[Bioc-devel] Opinions on a meta-annotation package

Pages, Herve hp@ge@ @end|ng |rom |redhutch@org
Thu Oct 24 21:03:33 CEST 2019


Hi Panagiotis,

Avoiding code repetition is always a good idea. An alternative to the 
creation of a 3rd package would be to have one of the 2 packages depend 
on the other. If that is not a good option (and there might be some 
valid reasons for that) then yes, factorizing out the repeated stuff and 
putting it in a 3rd package is a good option.

Note that your subject line is confusing: You're asking opinions on a 
meta-annotation package but IIUC this is about the creation of a 
**software** package that would provide tools for building and/or 
querying a certain type of annotations right? I think of a 
meta-annotation package as a data package that would contain searchable 
meta data about existing biological annotations but that is not what we 
are talking about here is it?

Also I wonder how much overlap there would be between this new package 
and packages like AnnotationDbi, AnnotationForge, GenomicFeatures, 
ensembldb which also provide functionalities for creating and querying 
annotations. For example AnnotationForge and AnnotationDbi are used to 
create and query the hundreds of "classic" *db packages.

INFORMATION PROVIDED:
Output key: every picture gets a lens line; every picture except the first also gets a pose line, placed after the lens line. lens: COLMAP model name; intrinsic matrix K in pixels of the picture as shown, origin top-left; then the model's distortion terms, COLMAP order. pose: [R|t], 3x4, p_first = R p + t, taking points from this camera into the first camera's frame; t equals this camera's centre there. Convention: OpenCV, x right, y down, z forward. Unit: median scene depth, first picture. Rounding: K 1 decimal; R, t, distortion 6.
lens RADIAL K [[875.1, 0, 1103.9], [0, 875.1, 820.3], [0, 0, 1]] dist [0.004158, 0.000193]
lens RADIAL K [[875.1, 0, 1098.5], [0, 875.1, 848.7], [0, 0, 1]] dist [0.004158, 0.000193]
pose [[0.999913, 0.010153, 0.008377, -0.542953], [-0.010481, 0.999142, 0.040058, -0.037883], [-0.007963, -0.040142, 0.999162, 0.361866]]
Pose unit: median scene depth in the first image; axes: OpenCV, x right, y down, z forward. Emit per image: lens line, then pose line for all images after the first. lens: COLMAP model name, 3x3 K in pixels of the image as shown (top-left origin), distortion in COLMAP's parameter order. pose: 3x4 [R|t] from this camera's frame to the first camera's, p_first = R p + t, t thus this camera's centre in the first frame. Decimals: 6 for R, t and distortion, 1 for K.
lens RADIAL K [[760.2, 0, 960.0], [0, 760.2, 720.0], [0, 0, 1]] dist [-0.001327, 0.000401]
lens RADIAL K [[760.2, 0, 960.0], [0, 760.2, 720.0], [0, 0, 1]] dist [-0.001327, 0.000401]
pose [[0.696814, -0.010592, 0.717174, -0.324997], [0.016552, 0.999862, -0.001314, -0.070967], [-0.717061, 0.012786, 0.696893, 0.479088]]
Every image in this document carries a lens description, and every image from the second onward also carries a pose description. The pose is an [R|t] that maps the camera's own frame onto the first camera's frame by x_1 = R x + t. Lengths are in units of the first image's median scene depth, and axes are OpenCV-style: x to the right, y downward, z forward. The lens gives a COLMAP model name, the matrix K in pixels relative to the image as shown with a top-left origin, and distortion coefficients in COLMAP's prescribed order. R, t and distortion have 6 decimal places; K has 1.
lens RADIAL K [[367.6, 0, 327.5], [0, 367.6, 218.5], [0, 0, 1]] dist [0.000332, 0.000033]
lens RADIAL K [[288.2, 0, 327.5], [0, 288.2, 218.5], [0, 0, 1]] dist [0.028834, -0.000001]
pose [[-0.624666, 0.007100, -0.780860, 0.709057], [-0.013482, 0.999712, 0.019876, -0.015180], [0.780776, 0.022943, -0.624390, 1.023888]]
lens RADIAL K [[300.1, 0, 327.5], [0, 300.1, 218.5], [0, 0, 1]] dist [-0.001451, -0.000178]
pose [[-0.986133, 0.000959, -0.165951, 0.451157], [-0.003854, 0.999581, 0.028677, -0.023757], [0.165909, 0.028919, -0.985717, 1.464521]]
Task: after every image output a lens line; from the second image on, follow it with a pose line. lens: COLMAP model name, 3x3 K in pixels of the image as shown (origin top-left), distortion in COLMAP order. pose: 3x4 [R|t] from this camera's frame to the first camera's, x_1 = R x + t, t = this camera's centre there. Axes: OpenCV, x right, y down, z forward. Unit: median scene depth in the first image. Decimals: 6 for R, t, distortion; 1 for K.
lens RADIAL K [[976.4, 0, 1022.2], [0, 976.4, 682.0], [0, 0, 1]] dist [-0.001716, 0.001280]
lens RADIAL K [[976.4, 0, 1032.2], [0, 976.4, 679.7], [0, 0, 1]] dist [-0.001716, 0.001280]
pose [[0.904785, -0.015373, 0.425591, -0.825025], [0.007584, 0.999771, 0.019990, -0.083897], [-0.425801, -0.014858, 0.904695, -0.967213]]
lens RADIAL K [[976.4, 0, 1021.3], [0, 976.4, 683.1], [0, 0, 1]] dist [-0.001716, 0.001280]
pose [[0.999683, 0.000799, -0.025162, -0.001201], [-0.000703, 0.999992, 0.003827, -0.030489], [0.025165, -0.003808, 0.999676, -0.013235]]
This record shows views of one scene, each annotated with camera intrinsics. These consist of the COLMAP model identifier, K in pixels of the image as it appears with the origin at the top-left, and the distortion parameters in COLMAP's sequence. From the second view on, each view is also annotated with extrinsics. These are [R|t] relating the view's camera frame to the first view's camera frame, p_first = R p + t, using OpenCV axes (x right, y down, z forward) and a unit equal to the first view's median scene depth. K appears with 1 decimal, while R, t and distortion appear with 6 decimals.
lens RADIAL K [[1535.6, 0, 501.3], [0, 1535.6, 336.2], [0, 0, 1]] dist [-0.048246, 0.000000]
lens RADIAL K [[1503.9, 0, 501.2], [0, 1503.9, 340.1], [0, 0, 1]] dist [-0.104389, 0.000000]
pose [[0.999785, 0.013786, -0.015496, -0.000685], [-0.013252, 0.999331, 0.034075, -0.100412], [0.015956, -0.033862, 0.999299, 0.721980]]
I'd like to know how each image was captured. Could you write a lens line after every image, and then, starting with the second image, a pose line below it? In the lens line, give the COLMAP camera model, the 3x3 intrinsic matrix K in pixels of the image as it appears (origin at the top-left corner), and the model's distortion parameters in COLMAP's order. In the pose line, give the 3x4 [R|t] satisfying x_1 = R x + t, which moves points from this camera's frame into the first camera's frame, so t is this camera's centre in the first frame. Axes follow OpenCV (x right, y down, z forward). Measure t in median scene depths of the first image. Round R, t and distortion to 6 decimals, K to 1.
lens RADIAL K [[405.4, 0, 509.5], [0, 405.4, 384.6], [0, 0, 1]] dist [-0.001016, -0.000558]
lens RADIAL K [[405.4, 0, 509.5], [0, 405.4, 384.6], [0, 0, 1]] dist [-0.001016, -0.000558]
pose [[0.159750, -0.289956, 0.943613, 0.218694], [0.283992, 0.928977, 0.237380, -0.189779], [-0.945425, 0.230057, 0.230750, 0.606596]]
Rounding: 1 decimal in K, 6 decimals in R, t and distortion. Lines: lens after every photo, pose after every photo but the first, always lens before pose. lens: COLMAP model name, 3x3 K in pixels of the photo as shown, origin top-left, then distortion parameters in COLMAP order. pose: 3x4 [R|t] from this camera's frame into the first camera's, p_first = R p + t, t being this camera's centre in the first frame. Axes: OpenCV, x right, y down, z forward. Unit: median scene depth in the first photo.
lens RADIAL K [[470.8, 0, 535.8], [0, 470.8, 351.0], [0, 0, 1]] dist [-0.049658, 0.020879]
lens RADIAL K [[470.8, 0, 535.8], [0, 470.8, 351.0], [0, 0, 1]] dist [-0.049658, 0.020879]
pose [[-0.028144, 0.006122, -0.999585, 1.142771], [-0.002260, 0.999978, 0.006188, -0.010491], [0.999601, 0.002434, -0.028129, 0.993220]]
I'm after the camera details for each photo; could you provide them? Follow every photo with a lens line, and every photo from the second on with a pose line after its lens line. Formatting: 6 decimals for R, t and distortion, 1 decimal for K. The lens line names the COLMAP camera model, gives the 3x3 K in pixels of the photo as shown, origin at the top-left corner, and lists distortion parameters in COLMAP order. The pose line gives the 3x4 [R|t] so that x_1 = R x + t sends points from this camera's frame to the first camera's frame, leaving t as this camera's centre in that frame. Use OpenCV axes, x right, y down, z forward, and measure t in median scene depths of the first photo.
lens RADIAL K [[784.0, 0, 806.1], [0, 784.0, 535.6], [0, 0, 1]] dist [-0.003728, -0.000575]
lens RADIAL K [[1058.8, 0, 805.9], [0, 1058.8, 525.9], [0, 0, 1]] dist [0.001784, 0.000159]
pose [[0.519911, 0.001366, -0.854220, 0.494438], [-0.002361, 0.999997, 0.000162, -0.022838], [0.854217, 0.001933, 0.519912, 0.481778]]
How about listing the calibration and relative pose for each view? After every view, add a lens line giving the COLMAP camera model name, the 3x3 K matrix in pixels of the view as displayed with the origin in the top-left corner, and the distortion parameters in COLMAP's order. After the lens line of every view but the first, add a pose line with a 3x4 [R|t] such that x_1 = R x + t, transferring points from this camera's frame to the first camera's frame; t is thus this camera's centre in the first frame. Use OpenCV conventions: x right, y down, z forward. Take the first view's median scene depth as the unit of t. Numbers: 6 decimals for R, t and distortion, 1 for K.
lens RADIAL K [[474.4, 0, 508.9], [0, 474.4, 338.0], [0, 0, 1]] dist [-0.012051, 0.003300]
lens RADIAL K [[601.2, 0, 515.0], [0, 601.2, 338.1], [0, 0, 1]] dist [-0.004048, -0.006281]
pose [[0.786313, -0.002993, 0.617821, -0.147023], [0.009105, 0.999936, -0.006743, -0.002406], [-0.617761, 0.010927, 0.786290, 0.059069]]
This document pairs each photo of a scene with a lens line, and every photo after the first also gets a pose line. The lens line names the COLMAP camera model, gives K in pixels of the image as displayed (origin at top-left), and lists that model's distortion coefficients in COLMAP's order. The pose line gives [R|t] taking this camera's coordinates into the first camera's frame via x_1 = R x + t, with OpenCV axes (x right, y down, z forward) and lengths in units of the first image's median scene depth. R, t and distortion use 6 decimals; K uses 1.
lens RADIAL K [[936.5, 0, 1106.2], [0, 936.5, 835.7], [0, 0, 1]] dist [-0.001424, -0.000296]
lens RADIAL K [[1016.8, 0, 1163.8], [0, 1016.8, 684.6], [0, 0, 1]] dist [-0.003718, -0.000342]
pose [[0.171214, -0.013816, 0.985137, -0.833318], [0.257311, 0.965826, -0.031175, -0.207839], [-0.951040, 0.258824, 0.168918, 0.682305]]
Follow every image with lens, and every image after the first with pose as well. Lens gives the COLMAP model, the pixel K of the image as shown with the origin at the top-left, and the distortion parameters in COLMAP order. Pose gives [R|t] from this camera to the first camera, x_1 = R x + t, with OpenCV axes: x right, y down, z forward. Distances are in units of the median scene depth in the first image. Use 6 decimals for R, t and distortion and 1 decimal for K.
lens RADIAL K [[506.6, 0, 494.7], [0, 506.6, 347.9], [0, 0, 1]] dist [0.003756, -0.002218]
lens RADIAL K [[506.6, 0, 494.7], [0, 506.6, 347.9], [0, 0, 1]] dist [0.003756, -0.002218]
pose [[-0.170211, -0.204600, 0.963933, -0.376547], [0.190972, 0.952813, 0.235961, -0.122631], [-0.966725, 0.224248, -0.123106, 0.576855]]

TASK REQUIREMENTS:
• A. Rewrite the mailing-list message from "Avoiding code repetition" through "a good option.", inclusive, with "3rd package" replaced by "third package".
• B. Continue the mailing-list message about the meta-annotation package from its last sentence.

YOUR RESPONSES:
• A.
Avoiding code repetition is always a good idea. An alternative to the 
creation of a third package would be to have one of the 2 packages depend 
on the other. If that is not a good option (and there might be some 
valid reasons for that) then yes, factorizing out the repeated stuff and 
putting it in a third package is a good option.

• B.
Best,
H.

On 10/20/19 19:56, Panagiotis Moulos wrote:
> Dear developers,
> 
> I maintain two packages (metaseqR, recoup) and about to submit an enhanced
> (but different in many points, thus a new package) version of the 1st
> (metaseqR2). During their course of development, maintenance and usage,
> these packages have somehow come to use a common underlying annotation
> system for the genomic regions they operate on, which of course makes use
> of Bioconductor facilities and of course structures (GenomicRanges,
> GenomicAlignments, BSgenome, GenomicFeatures etc.)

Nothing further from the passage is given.